In fact, in 2003 health food stores sold $2.5 billion of natural personal care and nonfood items, while mass-market outlets sold $539 million, according to The Natural Foods Merchandiser.

Flax flying off the shelves
Beauty products and herbal supplements are coming on strong at Hy-Vee Inc., a 222-store chain based in West Des Moines, Iowa. Ron Pearson, the company’s chairman of the board, notes: “We see that growing all the time. Five or six years ago, it was hard to find suppliers that would even think about [distribution in] a supermarket.” Hy-Vee caters to naturals consumers by carrying as many as 150 organic produce items in most stores. The chain’s pharmacy departments are improving or expanding their selection of natural products and hiring specialists who can talk knowledgeably about nutritional supplements and alternative medicine.

“Our pharmacists know a great deal about the products. More and more [pharmacists] coming out of school are [knowledgeable]. That’s No. 1, and No. 2, we are putting on classes for the pharmacists,” Pearson says.

People today are much more interested in managing their own health care and doing what they can to improve it themselves by using products like flax oil. Pearson observes: “A few years ago, people would search out a specialty store or buy it from a mail-order catalog. We carried a little package of flaxseed in the baking section. People would put it in muffins. It hardly sold.”

Now, popular media remind consumers that the “good fats” in flax can reduce the risk of cardiovascular disease and other ailments. “We’re selling flax cereal, liquid and pills,” Pearson says.

Other studies suggest that customers are looking for natural alternatives in traditional supermarkets—whether in the pharmacy or elsewhere—but the products aren’t available.
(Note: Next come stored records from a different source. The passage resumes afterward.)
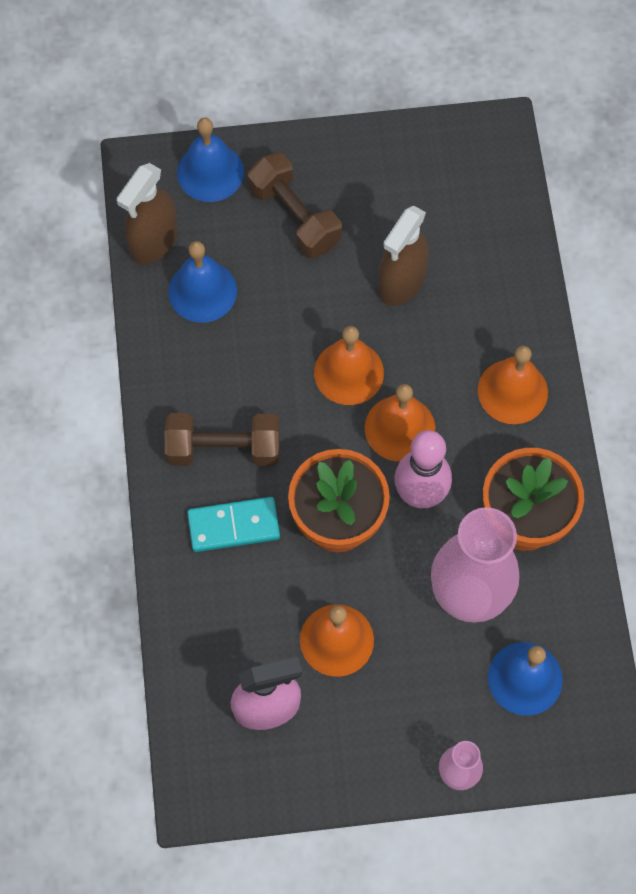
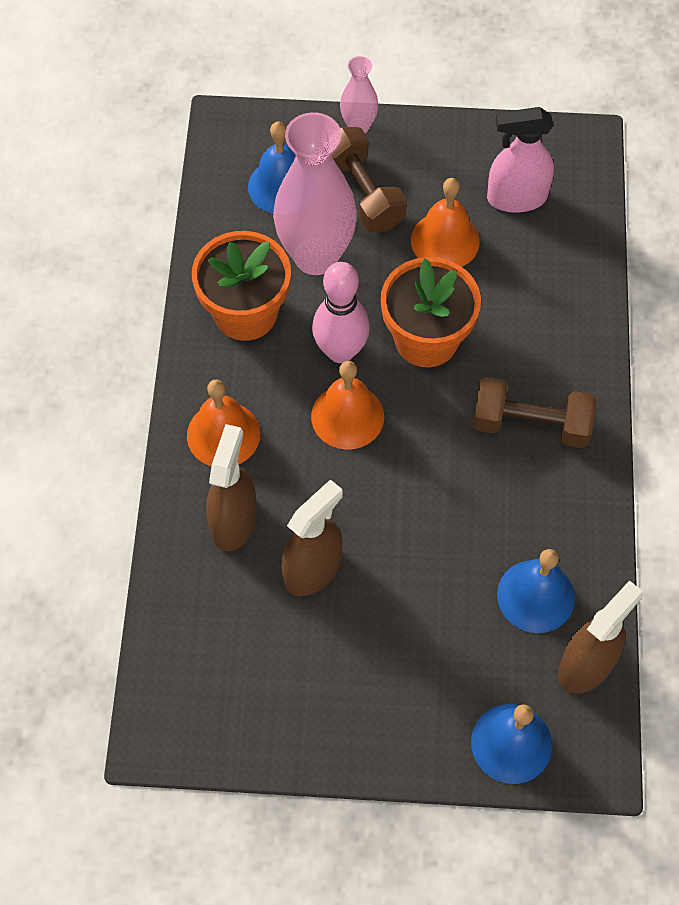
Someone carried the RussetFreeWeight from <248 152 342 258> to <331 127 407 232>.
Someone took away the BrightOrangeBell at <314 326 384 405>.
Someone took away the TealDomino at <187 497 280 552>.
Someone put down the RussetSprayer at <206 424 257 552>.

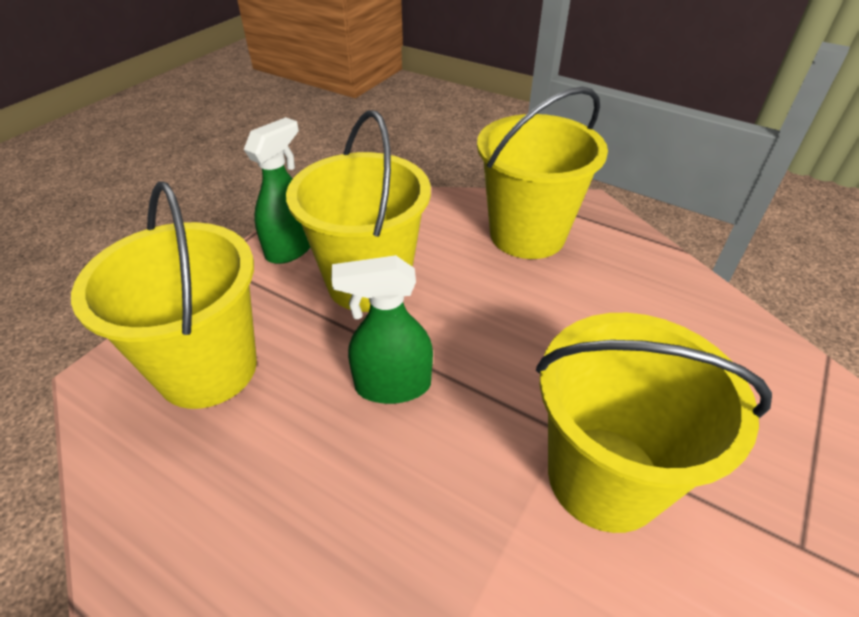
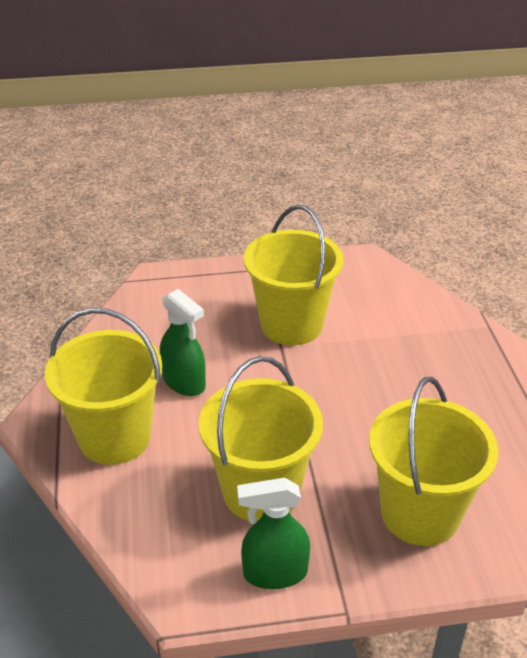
Someone carried the LeafGreenSprayer from <331 255 433 404> to <160 289 206 396>.

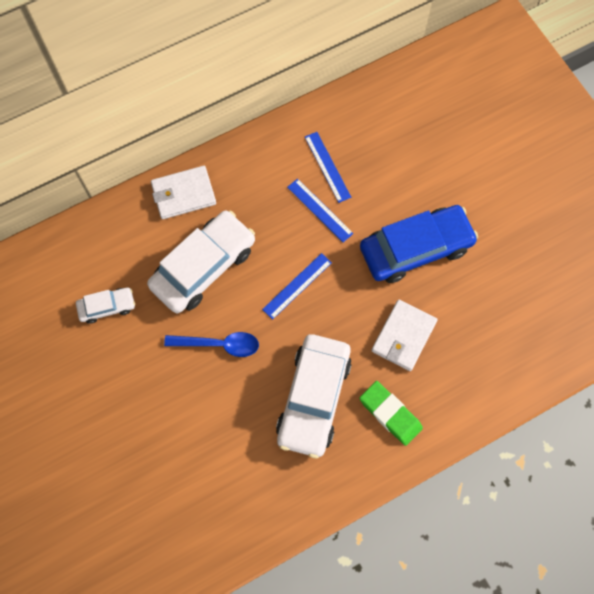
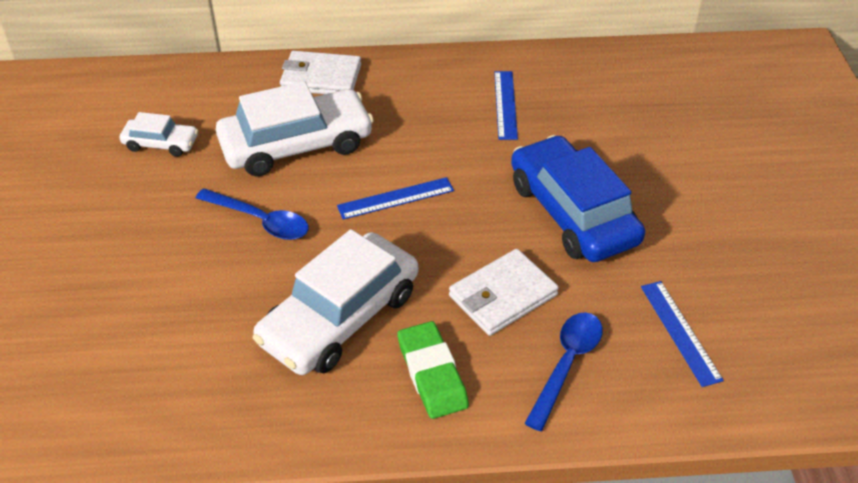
Someone carried the BlueMeasuringStick from <287 178 353 242> to <641 281 724 387>.
Someone rotated the BlueToyCar at <360 205 478 283> by 120 degrees counterclockwise.
Someone put down the BlueSpoon at <524 312 603 431>.

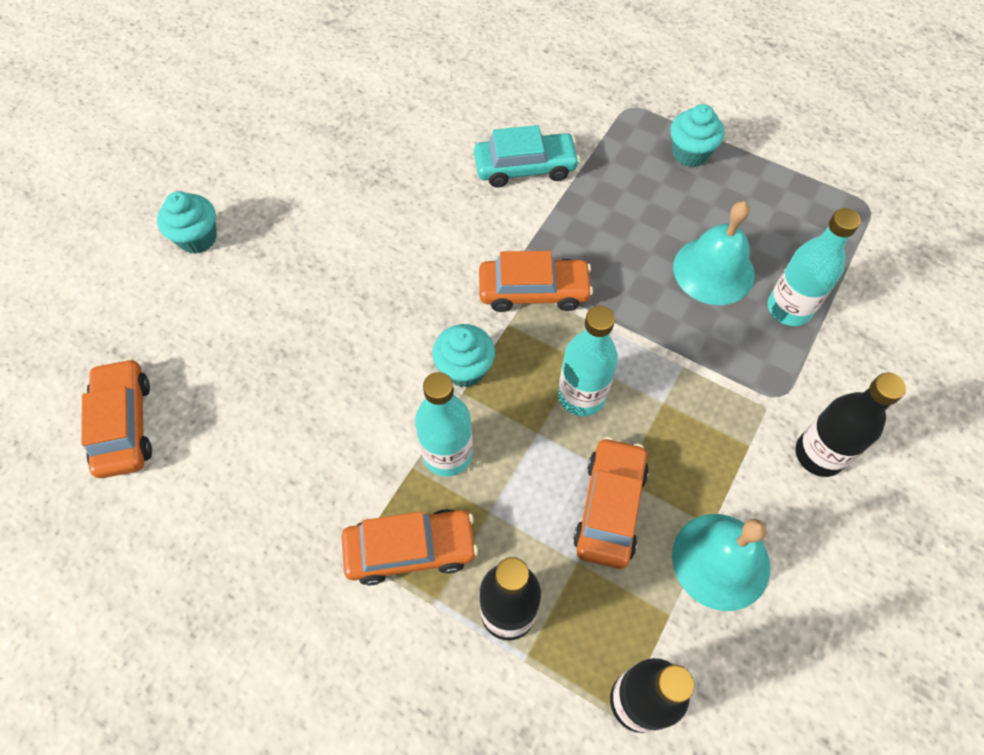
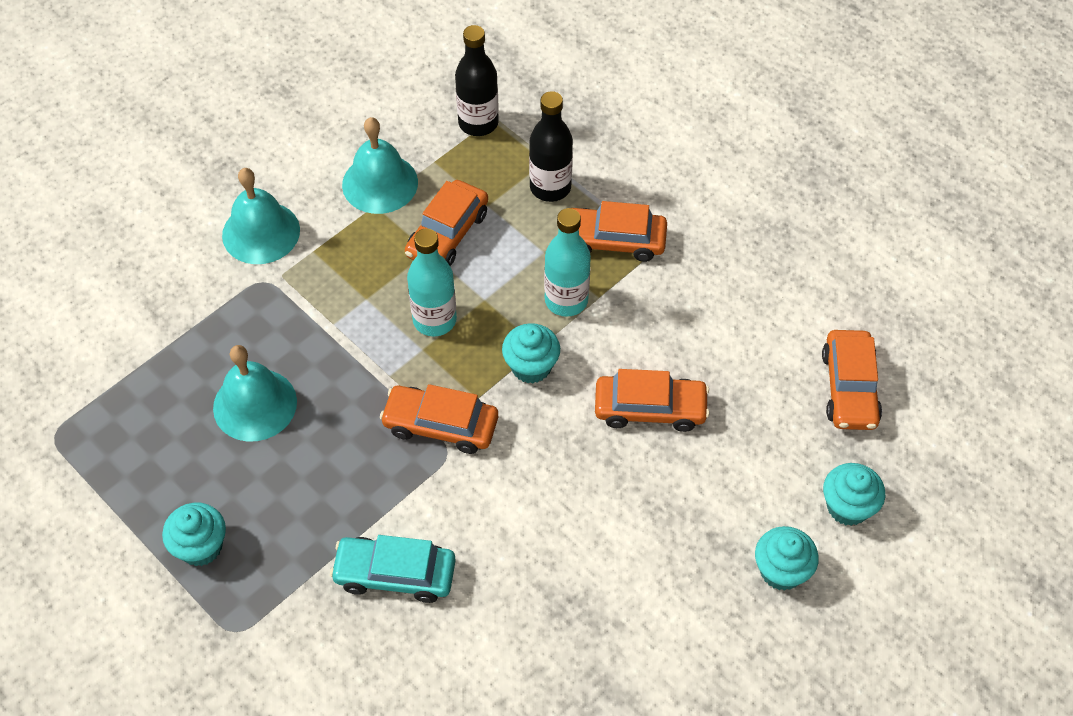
Someone took away the TealFlask at <767 208 861 326>.
Someone swapped the BlackFlask at <795 373 906 477> for the TealBell at <222 168 300 264>.
Someone put down the BrightOrangeToyCar at <595 369 710 432>.
Someone put down the TealCupcake at <823 463 885 526>.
Fifty-one percent of supermarket shoppers desire “a wide variety of herbal and natural remedies,” but only 29 percent find what they need at their usual store, says the Food Marketing Institute and Prevention magazine’s “Shopping for Health” study.

The integrated approach
NFM found that one of the hottest segments of the industry in 2003 was organic beauty care, which grew 81 percent in 2003, reaching $232 million in sales. In particular, cosmetics and fragrance sales in natural products supermarkets were up nearly 17 percent in the 12 months ending Feb. 21, according to SpinScan. Skin care, hair products, oral care and deodorants all registered double-digit gains, as well.

Marc Rosenthal, director of natural foods for Kehe Foods Distributors Inc. in Romeoville, Ill., says a lot of supermarkets that sell organic grocery items are not yet stocking health and beauty care to the same degree.

“[Traditional supermarkets] have St. Ives and some of the herbal types of products, but they don’t get into organics and they don’t get to a higher end,” Rosenthal says.

Part of the problem is that vendors mistakenly tend to focus on the grocery buyer when selling natural health and beauty products, instead of the general merchandise buyer, who is the appropriate target, Rosenthal says.

He advocates creating a natural-products set in the related conventional aisle for volume, traffic and exposure, rather than stocking a store-within-a-store.

“If someone is looking for a shampoo, are they going to go where the shampoos are, or somewhere off of produce to look for it? Or in reverse, if someone is in the shampoo aisle, they may see the organic product and pick it up,” says Rosenthal, a registered pharmacist.

“Initially, I would build a 4- to 12-foot section in the aisle. I would highlight it with either different color shelving or some kind of point-of-sale signage and info. As the category matures, you could break it apart and put toothpastes back with toothpastes.”

Advertising might consist of an in-store flier, a weekly ad, direct mailer or Checkout Coupons, Rosenthal says. If a consumer buys something from Health Valley or Kashi, out comes a coupon for a free product. “The best way to get it in someone’s hand is to give it for free.”

And don’t aim too far upscale. Rosenthal does not expect women to purchase expensive natural skin-care, masks or makeup products at the local supermarket. But products like natural shampoo or shower gel can catch the eye—and the pocketbook—of many mainstream shoppers.

Victoria Gits is a free-lance business writer and editor in Denver.